In jener 28. Minute lupfte Herrmann den Ball quer auf Arango und der traf mit Dropkick zum 1:0. Ein technisch solch anspruchsvolles Tor können in der Bundesliga nicht viele Spieler erzielen. Um genau zu sein: Ich kenne keinen außer Arango. Schade, dass er keinen neuen Vertrag bekommt. Es wird uns vielleicht noch einmal leid tun. Und weil er gerade so gut drauf war, schlenzte Arango in der 32. Minute mit viel Gefühl einen Freistoß Richtung Tor, Kruses Kopfball fand den Kopf des Herthaners Ramos und von dort sprang er unhaltbar zum 2:0 ins Netz. Höhepunkt dieser ebenso mitreißenden wie faszinierenden Viertelstunde war die 40. Minute, als nach Stranzls öffnendem Pass Raffael und Kruse einen doppelten Doppelpass spielten und Raffael im Stile eines Könners aus vollem Lauf zum 3:0 einschob.

Fünf Minuten später, in der Halbzeitpause, twitterte ich den Satz: “Borussia spielt eine Viertelstunde lang brasilianischer als jedes brasilianische Team”. Samba do Borussia.

Bemerkenswert war auch die zweite Halbzeit. Denn es passierte – nichts! Gar nichts. Unsere Mannschaft verwaltete den klaren Sieg sicher nach Hause. Tatkräftig unterstützt von den Berlinern, die keinerlei Ambitionen erkennen ließen, am Spielstand noch etwas verändern zu wollen.

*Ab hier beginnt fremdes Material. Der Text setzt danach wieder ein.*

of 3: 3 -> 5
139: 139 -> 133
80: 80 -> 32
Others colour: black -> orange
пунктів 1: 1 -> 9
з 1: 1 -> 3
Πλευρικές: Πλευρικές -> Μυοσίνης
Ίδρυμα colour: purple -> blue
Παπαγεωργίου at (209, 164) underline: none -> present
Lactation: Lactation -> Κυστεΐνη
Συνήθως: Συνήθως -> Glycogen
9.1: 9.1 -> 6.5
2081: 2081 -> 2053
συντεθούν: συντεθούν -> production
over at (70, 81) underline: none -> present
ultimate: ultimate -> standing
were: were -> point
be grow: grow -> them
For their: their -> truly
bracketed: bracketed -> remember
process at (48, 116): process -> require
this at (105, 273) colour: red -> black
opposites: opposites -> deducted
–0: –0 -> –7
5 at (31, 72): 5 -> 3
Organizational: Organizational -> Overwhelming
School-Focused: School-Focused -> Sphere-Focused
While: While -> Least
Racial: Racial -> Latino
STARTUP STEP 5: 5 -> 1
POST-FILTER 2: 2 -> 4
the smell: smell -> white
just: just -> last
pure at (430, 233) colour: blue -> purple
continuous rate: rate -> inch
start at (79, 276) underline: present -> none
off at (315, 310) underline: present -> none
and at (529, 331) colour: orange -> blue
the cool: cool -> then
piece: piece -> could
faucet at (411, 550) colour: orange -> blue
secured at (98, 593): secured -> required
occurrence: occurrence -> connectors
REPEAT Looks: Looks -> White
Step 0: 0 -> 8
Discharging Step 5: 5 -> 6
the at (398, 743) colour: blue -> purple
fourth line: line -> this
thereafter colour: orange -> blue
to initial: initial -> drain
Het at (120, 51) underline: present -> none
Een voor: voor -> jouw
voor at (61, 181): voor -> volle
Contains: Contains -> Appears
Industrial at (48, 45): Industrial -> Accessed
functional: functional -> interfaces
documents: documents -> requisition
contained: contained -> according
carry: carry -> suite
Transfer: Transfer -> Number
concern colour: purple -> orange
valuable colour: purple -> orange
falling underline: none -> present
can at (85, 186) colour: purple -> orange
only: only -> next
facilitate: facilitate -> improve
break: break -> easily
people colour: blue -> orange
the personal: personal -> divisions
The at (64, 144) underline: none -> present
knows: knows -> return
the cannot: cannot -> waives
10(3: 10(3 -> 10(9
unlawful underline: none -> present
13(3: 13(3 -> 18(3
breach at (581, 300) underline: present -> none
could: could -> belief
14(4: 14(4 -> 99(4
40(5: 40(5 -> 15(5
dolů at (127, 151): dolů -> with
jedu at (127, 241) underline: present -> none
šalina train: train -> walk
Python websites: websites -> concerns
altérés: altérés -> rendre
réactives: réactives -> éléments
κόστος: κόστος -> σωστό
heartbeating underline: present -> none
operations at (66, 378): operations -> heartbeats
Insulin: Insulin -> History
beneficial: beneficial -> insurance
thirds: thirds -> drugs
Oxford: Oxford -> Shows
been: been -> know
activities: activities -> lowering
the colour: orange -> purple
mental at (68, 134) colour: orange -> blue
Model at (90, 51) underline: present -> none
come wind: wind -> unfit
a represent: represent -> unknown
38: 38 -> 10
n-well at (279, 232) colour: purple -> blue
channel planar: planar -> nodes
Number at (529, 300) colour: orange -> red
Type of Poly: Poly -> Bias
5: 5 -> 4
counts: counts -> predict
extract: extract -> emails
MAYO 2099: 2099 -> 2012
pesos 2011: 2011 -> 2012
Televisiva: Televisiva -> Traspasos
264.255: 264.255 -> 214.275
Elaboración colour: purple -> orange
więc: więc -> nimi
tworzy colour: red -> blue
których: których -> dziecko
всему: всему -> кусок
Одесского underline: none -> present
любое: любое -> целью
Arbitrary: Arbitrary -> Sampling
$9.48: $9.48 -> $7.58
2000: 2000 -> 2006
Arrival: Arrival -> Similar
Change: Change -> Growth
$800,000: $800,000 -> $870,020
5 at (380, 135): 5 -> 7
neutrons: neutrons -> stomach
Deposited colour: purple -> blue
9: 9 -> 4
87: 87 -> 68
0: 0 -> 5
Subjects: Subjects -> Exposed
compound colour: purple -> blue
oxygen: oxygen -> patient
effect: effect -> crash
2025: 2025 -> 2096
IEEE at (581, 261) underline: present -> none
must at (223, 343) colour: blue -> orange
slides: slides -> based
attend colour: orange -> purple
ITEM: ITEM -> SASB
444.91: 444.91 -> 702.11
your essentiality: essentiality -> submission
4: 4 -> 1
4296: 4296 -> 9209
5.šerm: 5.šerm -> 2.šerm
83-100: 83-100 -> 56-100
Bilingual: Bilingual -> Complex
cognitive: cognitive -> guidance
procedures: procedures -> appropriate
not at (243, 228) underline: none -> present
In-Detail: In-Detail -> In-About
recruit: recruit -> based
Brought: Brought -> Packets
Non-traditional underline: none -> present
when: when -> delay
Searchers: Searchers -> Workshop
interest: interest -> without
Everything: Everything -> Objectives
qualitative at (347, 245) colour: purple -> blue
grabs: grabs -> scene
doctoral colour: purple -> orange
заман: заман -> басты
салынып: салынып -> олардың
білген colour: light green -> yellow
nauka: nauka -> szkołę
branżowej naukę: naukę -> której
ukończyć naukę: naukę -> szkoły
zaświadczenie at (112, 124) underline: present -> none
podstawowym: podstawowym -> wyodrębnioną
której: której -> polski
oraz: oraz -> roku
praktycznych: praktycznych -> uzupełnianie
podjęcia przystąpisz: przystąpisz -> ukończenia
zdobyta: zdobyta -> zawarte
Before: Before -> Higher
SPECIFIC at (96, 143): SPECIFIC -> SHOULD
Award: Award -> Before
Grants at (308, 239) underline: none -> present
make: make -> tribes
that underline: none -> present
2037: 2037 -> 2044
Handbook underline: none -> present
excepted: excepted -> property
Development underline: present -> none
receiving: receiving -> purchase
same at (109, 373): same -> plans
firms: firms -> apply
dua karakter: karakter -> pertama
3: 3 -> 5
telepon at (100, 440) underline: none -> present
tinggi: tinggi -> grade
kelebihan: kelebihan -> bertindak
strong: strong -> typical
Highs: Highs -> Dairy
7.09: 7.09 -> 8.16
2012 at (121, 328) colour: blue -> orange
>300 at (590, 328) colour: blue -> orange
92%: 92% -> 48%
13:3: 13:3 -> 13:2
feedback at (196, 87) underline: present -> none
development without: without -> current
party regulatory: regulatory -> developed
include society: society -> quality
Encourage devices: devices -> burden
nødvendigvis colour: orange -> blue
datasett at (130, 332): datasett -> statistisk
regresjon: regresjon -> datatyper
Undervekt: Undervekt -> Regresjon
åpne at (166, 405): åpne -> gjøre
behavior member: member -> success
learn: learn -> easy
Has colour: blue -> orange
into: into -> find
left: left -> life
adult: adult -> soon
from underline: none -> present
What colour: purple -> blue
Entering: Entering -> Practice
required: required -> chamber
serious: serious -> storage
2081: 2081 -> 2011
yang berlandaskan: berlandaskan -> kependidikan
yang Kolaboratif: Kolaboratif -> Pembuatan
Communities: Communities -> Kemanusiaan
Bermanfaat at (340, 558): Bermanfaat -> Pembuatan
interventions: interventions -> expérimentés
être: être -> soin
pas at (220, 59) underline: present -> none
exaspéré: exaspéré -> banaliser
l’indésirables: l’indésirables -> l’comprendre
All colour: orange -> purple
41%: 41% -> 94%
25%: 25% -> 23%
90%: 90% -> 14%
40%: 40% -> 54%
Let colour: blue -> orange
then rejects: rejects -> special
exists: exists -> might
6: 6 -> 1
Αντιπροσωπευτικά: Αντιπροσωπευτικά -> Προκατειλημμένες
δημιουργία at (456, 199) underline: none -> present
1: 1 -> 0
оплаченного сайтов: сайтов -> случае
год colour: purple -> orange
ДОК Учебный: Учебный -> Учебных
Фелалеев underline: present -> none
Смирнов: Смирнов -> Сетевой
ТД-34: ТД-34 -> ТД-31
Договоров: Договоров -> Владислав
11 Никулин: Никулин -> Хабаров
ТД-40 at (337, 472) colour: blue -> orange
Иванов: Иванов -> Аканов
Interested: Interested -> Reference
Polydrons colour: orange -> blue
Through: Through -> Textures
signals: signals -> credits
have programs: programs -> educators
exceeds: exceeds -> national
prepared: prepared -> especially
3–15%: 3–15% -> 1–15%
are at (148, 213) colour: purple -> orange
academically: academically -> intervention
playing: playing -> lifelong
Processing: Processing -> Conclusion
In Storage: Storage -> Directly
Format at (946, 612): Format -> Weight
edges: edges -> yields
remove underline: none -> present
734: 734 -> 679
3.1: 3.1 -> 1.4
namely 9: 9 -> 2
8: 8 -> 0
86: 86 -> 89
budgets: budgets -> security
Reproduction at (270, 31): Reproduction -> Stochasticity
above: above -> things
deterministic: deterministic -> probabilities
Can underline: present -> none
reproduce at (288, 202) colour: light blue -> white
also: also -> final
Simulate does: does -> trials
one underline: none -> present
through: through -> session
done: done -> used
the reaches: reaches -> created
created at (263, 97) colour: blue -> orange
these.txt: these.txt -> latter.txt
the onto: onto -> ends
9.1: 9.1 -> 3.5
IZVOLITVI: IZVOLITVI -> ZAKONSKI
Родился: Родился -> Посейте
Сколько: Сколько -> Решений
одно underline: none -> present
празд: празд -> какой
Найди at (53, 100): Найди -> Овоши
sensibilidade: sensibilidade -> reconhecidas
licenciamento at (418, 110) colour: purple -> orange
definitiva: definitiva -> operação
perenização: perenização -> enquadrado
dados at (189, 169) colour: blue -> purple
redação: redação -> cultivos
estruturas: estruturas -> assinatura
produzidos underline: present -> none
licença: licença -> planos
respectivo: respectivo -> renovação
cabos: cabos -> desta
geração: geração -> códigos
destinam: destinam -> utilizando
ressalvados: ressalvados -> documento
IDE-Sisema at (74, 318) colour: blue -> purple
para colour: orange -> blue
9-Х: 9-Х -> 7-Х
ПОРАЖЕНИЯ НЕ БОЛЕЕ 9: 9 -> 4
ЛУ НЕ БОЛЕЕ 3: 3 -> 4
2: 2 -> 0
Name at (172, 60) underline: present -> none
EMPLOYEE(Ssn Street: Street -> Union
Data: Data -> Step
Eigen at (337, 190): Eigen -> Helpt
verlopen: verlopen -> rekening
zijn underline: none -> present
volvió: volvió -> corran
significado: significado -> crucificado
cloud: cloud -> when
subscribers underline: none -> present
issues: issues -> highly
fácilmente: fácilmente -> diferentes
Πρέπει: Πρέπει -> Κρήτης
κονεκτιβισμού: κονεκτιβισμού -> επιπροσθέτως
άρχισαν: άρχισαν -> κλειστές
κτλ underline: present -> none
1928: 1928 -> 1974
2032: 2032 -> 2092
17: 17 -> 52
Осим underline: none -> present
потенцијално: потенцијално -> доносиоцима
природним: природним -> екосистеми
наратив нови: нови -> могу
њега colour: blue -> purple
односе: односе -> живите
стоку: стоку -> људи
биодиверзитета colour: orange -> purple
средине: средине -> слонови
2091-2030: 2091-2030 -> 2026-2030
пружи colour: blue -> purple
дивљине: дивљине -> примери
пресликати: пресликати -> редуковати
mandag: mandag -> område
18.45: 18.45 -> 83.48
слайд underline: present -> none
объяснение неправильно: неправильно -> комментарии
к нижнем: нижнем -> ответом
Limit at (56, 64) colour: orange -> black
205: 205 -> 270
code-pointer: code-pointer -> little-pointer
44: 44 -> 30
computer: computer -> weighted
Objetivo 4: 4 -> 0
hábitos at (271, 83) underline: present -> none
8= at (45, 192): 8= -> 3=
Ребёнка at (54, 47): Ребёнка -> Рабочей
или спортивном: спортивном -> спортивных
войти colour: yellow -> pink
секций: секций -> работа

Was bleibt als Erkenntnis aus dieser Partie des 26. Spieltages?

  1. Wir haben im Kampf um die Europapokal-Plätze drei lebenswichtige Punkte eingefahren und sind weiter gut im Geschäft. Allerdings haben wir in den verbleibenden acht Begegnungen nur noch drei Mal Heimrecht. Die entscheidenden Punkte müssen wir also vorrangig auswärts holen.
  2. Ich bin echt manchmal total perplex, wie hochklassig unsere Mannschaft Fußball spielen kann! Zwar nur phasenweise, aber immerhin. Ich habe eine solche Spielkultur, wie in diesen magischen Momenten, seit Jahrzehnten bei meiner Borussia nicht gesehen. Und mein Herz schlägt immerhin schon seit fast einem halben Jahrhundert für diesen Club.
  3. Mir scheint, dass mein Eindruck richtig war: Selbst in der Misserfolgsphase, als die Mannschaft von allen Seiten scharf kritisiert wurde, habe ich das Team so schlecht nicht gesehen; meistens jedenfalls. Insofern freut es mich für die Jungs, dass sie die Kurve jetzt möglicherweise gekriegt haben.

Warten wir den Mittwoch in Frankfurt ab. Dann sehen wir weiter.